Saved entries:
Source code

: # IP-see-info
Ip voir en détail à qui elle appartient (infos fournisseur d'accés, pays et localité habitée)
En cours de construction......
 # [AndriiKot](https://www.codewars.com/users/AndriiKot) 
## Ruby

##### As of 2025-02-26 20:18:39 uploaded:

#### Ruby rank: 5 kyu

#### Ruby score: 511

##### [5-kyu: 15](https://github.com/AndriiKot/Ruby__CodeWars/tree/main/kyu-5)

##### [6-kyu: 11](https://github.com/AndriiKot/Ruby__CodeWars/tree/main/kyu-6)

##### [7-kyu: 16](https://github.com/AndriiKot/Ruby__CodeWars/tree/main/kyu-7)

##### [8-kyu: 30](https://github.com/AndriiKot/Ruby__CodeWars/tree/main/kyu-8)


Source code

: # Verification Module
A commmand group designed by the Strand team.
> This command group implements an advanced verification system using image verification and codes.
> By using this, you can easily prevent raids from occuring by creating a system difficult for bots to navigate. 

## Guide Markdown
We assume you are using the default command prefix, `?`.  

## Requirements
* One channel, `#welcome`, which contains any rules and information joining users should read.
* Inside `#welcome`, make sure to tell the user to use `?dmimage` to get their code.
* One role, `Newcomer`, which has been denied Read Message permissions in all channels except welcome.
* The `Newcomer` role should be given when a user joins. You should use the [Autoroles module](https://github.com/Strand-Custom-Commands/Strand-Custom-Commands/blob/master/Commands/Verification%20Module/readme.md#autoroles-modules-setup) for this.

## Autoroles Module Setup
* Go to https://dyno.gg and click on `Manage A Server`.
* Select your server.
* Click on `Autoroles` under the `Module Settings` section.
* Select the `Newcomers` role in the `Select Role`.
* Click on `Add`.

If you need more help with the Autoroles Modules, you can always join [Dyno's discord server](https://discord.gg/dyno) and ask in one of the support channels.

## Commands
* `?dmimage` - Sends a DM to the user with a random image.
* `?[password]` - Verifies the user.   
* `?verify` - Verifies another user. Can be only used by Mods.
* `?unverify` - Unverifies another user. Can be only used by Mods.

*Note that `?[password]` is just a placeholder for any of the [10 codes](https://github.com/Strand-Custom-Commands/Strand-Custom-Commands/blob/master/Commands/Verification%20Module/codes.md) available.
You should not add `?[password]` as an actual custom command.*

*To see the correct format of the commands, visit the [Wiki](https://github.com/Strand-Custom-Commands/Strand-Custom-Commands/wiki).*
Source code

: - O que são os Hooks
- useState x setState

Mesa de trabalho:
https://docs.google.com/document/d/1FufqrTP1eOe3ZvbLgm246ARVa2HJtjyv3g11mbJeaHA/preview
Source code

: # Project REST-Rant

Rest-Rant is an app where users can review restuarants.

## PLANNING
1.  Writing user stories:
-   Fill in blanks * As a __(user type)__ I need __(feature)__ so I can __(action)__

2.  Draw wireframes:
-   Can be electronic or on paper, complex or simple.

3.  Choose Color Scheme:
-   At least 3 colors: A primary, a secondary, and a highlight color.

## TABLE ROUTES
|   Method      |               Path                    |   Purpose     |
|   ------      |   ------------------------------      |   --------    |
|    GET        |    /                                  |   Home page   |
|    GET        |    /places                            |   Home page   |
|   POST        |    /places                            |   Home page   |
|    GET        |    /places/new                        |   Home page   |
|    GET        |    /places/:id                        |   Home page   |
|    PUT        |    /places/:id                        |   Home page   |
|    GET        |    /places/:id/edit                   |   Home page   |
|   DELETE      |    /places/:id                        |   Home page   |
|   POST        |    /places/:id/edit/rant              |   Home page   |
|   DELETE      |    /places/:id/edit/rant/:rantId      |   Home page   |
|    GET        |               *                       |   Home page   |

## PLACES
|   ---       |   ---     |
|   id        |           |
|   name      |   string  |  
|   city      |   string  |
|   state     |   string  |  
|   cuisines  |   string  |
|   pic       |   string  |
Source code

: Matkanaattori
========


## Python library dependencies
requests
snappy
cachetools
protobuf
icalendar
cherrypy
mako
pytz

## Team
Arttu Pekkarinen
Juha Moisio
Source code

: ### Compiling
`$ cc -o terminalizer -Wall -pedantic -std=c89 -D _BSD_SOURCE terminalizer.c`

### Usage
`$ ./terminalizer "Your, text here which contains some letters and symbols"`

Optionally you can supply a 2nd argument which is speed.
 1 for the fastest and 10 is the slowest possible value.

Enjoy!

● **TO DO**: Repeat every entry exactly, leaving nothing out.

● **RESULT OF THE EXERCISE**:
Source code

: # IP-see-info
Ip voir en détail à qui elle appartient (infos fournisseur d'accés, pays et localité habitée)
En cours de construction......
 # [AndriiKot](https://www.codewars.com/users/AndriiKot) 
## Ruby

##### As of 2025-02-26 20:18:39 uploaded:

#### Ruby rank: 5 kyu

#### Ruby score: 511

##### [5-kyu: 15](https://github.com/AndriiKot/Ruby__CodeWars/tree/main/kyu-5)

##### [6-kyu: 11](https://github.com/AndriiKot/Ruby__CodeWars/tree/main/kyu-6)

##### [7-kyu: 16](https://github.com/AndriiKot/Ruby__CodeWars/tree/main/kyu-7)

##### [8-kyu: 30](https://github.com/AndriiKot/Ruby__CodeWars/tree/main/kyu-8)


Source code

: # Verification Module
A commmand group designed by the Strand team.
> This command group implements an advanced verification system using image verification and codes.
> By using this, you can easily prevent raids from occuring by creating a system difficult for bots to navigate. 

## Guide Markdown
We assume you are using the default command prefix, `?`.  

## Requirements
* One channel, `#welcome`, which contains any rules and information joining users should read.
* Inside `#welcome`, make sure to tell the user to use `?dmimage` to get their code.
* One role, `Newcomer`, which has been denied Read Message permissions in all channels except welcome.
* The `Newcomer` role should be given when a user joins. You should use the [Autoroles module](https://github.com/Strand-Custom-Commands/Strand-Custom-Commands/blob/master/Commands/Verification%20Module/readme.md#autoroles-modules-setup) for this.

## Autoroles Module Setup
* Go to https://dyno.gg and click on `Manage A Server`.
* Select your server.
* Click on `Autoroles` under the `Module Settings` section.
* Select the `Newcomers` role in the `Select Role`.
* Click on `Add`.

If you need more help with the Autoroles Modules, you can always join [Dyno's discord server](https://discord.gg/dyno) and ask in one of the support channels.

## Commands
* `?dmimage` - Sends a DM to the user with a random image.
* `?[password]` - Verifies the user.   
* `?verify` - Verifies another user. Can be only used by Mods.
* `?unverify` - Unverifies another user. Can be only used by Mods.

*Note that `?[password]` is just a placeholder for any of the [10 codes](https://github.com/Strand-Custom-Commands/Strand-Custom-Commands/blob/master/Commands/Verification%20Module/codes.md) available.
You should not add `?[password]` as an actual custom command.*

*To see the correct format of the commands, visit the [Wiki](https://github.com/Strand-Custom-Commands/Strand-Custom-Commands/wiki).*
Source code

: - O que são os Hooks
- useState x setState

Mesa de trabalho:
https://docs.google.com/document/d/1FufqrTP1eOe3ZvbLgm246ARVa2HJtjyv3g11mbJeaHA/preview
Source code

: # Project REST-Rant

Rest-Rant is an app where users can review restuarants.

## PLANNING
1.  Writing user stories:
-   Fill in blanks * As a __(user type)__ I need __(feature)__ so I can __(action)__

2.  Draw wireframes:
-   Can be electronic or on paper, complex or simple.

3.  Choose Color Scheme:
-   At least 3 colors: A primary, a secondary, and a highlight color.

## TABLE ROUTES
|   Method      |               Path                    |   Purpose     |
|   ------      |   ------------------------------      |   --------    |
|    GET        |    /                                  |   Home page   |
|    GET        |    /places                            |   Home page   |
|   POST        |    /places                            |   Home page   |
|    GET        |    /places/new                        |   Home page   |
|    GET        |    /places/:id                        |   Home page   |
|    PUT        |    /places/:id                        |   Home page   |
|    GET        |    /places/:id/edit                   |   Home page   |
|   DELETE      |    /places/:id                        |   Home page   |
|   POST        |    /places/:id/edit/rant              |   Home page   |
|   DELETE      |    /places/:id/edit/rant/:rantId      |   Home page   |
|    GET        |               *                       |   Home page   |

## PLACES
|   ---       |   ---     |
|   id        |           |
|   name      |   string  |  
|   city      |   string  |
|   state     |   string  |  
|   cuisines  |   string  |
|   pic       |   string  |
Source code

: Matkanaattori
========


## Python library dependencies
requests
snappy
cachetools
protobuf
icalendar
cherrypy
mako
pytz

## Team
Arttu Pekkarinen
Juha Moisio
Source code

: ### Compiling
`$ cc -o terminalizer -Wall -pedantic -std=c89 -D _BSD_SOURCE terminalizer.c`

### Usage
`$ ./terminalizer "Your, text here which contains some letters and symbols"`

Optionally you can supply a 2nd argument which is speed.
 1 for the fastest and 10 is the slowest possible value.

Enjoy!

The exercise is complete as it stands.